▸ EXERCISE
Return the lines of the data below unchanged, from the line containing "Inversión(MMU$)" through the end of the data.

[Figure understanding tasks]
◆ ◆ ◆ ◆

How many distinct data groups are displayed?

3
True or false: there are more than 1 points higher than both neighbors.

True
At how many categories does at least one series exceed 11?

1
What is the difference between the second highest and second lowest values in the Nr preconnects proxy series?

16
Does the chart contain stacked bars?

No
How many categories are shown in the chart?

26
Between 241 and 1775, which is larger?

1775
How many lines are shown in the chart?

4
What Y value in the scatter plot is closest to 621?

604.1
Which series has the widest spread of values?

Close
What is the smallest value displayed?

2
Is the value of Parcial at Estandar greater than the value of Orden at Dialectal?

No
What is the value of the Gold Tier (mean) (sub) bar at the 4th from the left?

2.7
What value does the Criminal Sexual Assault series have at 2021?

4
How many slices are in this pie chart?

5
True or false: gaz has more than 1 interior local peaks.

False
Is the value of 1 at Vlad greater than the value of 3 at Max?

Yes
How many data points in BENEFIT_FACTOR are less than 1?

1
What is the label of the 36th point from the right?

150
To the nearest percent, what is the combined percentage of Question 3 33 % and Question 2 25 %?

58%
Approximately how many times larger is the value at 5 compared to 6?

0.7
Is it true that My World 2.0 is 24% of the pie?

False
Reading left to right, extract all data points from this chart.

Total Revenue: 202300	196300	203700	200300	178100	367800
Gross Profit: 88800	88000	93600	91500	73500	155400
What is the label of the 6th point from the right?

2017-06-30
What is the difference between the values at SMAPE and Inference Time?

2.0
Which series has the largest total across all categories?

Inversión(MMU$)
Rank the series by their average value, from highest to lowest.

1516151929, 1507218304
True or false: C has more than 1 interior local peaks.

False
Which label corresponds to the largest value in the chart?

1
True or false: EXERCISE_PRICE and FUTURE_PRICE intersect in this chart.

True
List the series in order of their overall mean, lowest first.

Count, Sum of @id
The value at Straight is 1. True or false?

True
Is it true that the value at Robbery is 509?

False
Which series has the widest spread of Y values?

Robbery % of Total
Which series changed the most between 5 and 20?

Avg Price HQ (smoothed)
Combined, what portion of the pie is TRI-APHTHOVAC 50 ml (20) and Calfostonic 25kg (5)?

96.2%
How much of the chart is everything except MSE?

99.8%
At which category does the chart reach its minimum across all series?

◆ ◆ ◆ ◆

▸ EXPECTED ANSWER
Inversión(MMU$)
Rank the series by their average value, from highest to lowest.

1516151929, 1507218304
True or false: C has more than 1 interior local peaks.

False
Which label corresponds to the largest value in the chart?

1
True or false: EXERCISE_PRICE and FUTURE_PRICE intersect in this chart.

True
List the series in order of their overall mean, lowest first.

Count, Sum of @id
The value at Straight is 1. True or false?

True
Is it true that the value at Robbery is 509?

False
Which series has the widest spread of Y values?

Robbery % of Total
Which series changed the most between 5 and 20?

Avg Price HQ (smoothed)
Combined, what portion of the pie is TRI-APHTHOVAC 50 ml (20) and Calfostonic 25kg (5)?

96.2%
How much of the chart is everything except MSE?

99.8%
At which category does the chart reach its minimum across all series?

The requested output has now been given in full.